- Commercial Space Sector Continues to Rise – One of the biggest trends that many of the panelists said they were watching is the growing commercial sector in space. “This is one of the first times where space is much more standalone in a commercial standpoint,” Jacobs’ Wolfe said, bringing innovation around communications, high-speed cell services, data services, and other advancements. This dynamic has allowed for even faster innovation, said Airbus’s Rob Geckle, as commercial innovation is not beholden to defense acquisition procurement schedules.
- AI and Analytics – In addition to lower cost of hardware, Raytheon’s Dave Broadbent said he is also seeing a rise in artificial intelligence (AI) and analytics technology proliferation, including at low Earth orbit (LEO) and also more recently at near-Earth orbit (NEO) as well. As the magnitude and volume of data increases, AI and machine learning become increasingly important to managing that data and deriving insights from it to match the speed of the threat or target at hand, he said. That said, HawkEye 360’s Serafini said AI continues to be in “early innings,” with lots of potential for growth to come around generative AI and other areas.
- Innovators Founding Multiple Companies – As the industry continues to advance, Capital Factory’s Bryan Chambers said he is increasingly seeing the trend of founders starting their second or third companies now looking for funding in the space sector. “I think that’s only going to increase the likelihood of success and increase the level of experience and the talent pool,” he said. “I think we’re going to continue to see that and it’s going to fuel a lot of growth.”
- Government Funding Continues – While the commercial sector has grown to new heights, the government also continues to be a major player in driving growth for the space sector, panelists agreed. “It really de-risks and makes way for the private sector to participate with reasonable economics and some mitigated risks,” said Capital Factory’s Chambers, specifically around eliminating some of the early capital barriers that historically have served as barriers to early-stage companies in the sector. DCVC’s O’Connell agreed, saying that a great partnership between government and commercial has emerged, helping drive innovation to new heights.

___

▸ **WORK INSTRUCTIONS**
[1] Answer these questions using the space industry trends text:
(a) According to Airbus's Rob Geckle, what is commercial innovation not beholden to?
(b) Who said AI continues to be in "early innings"?
(c) What trend does Capital Factory's Bryan Chambers say he is increasingly seeing among founders?
[2] Rewrite the passage of the space industry trends text starting at "- Government Funding" and ending at "to new heights.", swapping "partnership" for "collaboration".
[3] Carry on the space industry trends text from the point where it stops.

___

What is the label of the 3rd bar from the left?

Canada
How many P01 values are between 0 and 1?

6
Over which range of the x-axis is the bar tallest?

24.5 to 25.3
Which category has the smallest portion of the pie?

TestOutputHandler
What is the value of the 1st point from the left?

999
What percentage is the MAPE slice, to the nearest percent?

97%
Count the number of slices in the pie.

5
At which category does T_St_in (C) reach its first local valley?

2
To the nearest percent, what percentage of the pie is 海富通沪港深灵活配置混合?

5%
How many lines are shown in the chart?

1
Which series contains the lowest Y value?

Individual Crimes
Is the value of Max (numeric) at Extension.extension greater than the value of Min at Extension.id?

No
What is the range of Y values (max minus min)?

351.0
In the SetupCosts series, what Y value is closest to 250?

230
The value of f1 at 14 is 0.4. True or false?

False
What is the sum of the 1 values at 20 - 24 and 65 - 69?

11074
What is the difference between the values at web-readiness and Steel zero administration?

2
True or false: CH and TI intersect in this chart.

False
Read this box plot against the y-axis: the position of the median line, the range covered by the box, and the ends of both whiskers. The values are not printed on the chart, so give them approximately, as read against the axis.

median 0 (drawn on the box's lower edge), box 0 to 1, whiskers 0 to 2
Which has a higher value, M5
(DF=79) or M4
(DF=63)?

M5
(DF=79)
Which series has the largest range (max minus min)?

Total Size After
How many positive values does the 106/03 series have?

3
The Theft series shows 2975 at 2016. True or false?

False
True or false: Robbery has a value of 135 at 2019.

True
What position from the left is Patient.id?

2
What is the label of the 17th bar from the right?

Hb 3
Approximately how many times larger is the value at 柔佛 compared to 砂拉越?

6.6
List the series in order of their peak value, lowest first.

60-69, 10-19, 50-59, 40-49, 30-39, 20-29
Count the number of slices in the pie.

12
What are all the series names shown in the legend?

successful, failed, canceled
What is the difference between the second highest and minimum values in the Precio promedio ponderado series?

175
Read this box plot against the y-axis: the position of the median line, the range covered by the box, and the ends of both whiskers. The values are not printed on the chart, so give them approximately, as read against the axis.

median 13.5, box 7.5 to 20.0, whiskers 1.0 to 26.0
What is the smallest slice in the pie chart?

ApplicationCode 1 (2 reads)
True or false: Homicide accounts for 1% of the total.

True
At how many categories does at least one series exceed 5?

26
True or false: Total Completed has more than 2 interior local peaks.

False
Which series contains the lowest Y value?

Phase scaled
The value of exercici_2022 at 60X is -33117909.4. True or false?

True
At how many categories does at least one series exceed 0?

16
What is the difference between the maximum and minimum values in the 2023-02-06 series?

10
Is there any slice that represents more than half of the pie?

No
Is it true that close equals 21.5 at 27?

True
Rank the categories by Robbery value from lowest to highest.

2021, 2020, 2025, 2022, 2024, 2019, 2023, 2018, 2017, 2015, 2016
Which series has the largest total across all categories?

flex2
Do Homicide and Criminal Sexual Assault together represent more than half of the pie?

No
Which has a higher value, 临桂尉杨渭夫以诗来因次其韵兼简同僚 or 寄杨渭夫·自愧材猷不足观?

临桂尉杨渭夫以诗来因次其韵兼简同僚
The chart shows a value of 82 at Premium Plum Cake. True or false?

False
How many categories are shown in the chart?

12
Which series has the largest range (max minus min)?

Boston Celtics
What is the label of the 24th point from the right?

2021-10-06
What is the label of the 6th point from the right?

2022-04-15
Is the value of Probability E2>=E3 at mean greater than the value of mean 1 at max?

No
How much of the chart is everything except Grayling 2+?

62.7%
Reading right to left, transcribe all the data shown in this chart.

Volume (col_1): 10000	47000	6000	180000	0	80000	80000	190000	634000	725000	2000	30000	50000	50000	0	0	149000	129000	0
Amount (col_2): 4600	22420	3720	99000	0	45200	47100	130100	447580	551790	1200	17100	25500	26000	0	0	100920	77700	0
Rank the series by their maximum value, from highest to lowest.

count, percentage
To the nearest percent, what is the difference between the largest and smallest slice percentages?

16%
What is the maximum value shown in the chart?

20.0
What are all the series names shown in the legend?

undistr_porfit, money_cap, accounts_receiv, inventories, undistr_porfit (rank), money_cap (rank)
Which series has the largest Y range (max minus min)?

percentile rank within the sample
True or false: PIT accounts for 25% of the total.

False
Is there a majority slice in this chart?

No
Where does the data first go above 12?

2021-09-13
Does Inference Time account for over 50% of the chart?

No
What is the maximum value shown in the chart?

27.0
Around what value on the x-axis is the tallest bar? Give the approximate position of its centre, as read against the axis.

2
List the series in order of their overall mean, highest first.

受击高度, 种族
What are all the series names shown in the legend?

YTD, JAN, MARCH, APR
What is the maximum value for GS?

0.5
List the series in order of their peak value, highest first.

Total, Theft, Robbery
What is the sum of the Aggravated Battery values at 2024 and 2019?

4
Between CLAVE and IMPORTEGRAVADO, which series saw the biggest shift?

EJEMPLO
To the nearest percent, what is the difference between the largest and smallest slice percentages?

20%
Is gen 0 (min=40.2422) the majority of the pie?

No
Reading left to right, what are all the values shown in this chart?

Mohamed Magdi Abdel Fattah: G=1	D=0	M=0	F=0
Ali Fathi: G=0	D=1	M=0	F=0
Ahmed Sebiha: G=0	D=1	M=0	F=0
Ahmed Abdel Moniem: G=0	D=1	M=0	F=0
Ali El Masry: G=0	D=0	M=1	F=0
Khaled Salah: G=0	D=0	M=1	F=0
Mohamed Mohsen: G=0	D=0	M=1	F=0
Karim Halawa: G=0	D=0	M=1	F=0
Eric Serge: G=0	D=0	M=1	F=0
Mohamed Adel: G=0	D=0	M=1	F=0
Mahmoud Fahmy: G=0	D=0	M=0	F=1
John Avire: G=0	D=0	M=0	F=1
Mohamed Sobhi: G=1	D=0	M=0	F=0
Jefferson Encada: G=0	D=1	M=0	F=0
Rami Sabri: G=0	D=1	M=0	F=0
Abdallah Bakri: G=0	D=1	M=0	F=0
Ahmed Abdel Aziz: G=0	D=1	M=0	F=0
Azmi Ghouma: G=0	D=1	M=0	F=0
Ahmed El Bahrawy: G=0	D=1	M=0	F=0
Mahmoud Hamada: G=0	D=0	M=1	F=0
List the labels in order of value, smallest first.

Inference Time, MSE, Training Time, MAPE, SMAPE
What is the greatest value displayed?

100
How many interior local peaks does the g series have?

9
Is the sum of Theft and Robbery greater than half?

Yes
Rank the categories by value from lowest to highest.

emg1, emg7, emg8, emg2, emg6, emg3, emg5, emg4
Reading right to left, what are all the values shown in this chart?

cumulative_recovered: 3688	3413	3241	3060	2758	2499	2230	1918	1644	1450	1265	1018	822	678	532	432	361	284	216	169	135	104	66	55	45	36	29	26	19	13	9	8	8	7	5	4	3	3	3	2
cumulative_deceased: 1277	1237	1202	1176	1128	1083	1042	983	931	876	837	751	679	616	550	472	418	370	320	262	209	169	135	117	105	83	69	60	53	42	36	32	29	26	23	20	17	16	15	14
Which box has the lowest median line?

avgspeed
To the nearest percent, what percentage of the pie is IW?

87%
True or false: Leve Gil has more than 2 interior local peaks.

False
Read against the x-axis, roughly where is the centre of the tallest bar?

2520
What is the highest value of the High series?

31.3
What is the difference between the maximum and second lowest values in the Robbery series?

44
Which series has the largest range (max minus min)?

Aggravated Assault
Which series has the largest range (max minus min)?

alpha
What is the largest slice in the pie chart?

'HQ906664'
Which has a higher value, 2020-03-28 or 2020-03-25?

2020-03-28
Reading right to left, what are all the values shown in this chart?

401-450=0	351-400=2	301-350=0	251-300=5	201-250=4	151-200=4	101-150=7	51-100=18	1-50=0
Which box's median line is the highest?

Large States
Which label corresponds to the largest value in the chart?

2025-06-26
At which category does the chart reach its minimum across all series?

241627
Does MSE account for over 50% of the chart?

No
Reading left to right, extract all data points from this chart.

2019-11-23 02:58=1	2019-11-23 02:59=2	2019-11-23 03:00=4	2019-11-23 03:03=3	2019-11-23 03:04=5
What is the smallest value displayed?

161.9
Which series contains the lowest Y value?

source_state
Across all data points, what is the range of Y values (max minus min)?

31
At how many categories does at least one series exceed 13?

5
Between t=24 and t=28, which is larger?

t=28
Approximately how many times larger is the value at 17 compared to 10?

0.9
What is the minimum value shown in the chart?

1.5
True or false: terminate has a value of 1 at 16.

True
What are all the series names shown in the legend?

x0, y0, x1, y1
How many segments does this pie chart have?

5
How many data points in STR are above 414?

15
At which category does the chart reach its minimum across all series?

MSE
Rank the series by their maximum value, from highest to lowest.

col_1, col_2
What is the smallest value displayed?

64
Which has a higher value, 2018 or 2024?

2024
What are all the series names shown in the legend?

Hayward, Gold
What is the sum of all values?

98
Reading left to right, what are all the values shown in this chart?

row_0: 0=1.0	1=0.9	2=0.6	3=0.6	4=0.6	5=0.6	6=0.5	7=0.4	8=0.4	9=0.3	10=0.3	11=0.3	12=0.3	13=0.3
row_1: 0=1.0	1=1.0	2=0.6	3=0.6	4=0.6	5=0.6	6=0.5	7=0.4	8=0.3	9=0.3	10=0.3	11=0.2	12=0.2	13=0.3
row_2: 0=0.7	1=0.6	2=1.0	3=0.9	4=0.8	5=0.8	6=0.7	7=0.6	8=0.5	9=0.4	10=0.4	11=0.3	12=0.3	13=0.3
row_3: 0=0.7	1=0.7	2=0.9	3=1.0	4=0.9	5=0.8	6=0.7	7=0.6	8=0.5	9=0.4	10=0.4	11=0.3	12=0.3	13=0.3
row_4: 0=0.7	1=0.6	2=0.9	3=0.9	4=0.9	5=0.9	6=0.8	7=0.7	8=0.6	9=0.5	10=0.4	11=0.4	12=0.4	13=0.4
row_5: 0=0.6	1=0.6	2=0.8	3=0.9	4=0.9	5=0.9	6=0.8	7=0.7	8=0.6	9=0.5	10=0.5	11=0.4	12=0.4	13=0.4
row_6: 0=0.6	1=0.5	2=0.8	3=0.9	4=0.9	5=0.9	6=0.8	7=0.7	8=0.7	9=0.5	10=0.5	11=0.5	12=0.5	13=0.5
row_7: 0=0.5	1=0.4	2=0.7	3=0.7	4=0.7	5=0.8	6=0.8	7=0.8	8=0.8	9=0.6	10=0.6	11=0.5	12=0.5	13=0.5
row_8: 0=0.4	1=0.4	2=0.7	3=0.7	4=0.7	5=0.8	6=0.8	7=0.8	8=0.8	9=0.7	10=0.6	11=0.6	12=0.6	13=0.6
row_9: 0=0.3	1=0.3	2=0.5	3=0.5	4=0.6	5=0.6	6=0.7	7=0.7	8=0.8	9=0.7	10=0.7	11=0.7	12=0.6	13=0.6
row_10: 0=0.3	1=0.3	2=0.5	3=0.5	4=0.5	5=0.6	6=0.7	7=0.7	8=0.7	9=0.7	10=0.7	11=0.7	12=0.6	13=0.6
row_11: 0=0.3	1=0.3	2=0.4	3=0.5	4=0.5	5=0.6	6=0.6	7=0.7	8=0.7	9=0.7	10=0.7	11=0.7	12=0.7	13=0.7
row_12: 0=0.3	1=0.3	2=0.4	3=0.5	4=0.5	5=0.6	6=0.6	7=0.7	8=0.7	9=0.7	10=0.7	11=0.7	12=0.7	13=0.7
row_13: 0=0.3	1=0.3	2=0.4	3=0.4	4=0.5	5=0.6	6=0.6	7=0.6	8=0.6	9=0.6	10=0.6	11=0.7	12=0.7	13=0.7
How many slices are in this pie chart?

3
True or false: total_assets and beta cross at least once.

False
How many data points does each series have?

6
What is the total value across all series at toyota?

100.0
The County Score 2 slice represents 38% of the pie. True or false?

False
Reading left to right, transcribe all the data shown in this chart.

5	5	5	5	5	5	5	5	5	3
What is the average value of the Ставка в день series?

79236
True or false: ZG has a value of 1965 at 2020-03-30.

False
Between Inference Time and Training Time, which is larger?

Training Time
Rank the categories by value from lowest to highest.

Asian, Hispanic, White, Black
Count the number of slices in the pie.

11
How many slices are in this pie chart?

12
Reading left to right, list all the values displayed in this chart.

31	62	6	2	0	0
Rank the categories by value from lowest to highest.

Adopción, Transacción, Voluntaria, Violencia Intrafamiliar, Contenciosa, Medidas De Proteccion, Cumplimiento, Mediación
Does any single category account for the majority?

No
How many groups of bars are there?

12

___

▸ **ANSWERS PROVIDED**
[1]
(a) Defense acquisition procurement schedules.
(b) HawkEye 360's Serafini.
(c) Founders starting their second or third companies and now looking for funding in the space sector.

[2]
- Government Funding Continues – While the commercial sector has grown to new heights, the government also continues to be a major player in driving growth for the space sector, panelists agreed. “It really de-risks and makes way for the private sector to participate with reasonable economics and some mitigated risks,” said Capital Factory’s Chambers, specifically around eliminating some of the early capital barriers that historically have served as barriers to early-stage companies in the sector. DCVC’s O’Connell agreed, saying that a great collaboration between government and commercial has emerged, helping drive innovation to new heights.

[3]
- Full Ecosystem from Seed to Late-Stage Growth – As the space market continues to mature, that has resulted in a full-scale ecosystem from seed to late-stage in the space and defense sectors, said NightDragon’s Gonzalez. What’s more, there is a path to exit for these companies, either through IPO or acquisition. “The inflows in this market have grown massively over the last few years,” he said.
- Shift Back Towards In-House Integration – While third-party manufacturing used to be a popular choice to build hardware components for satellites, HawkEye 360’s John Serafini said he is seeing a shift back in the industry towards in-house integration. This helps ensure supply chains are more trustworthy and reliable from end-to-end, he said. Additionally, Capella Space’s Banazadeh said bringing the supply chain back in-house helps ensure everything is built to order, even if it may come at a slightly increased cost in some cases.
- Consolidation Coming – The rapid rise in the number of companies, a capital-intensive business model, and other factors will likely drive consolidation in the market in the coming years, panelists agreed.
- Markets to Watch – When asked what markets the ones are to watch, panelists cited communication services, intuitive machines landing on the moon, off-world construction using 3D printing, robotics, space servicing, operationalizing the stratosphere, ultra-long endurance drones, in-space manufacturing, and more.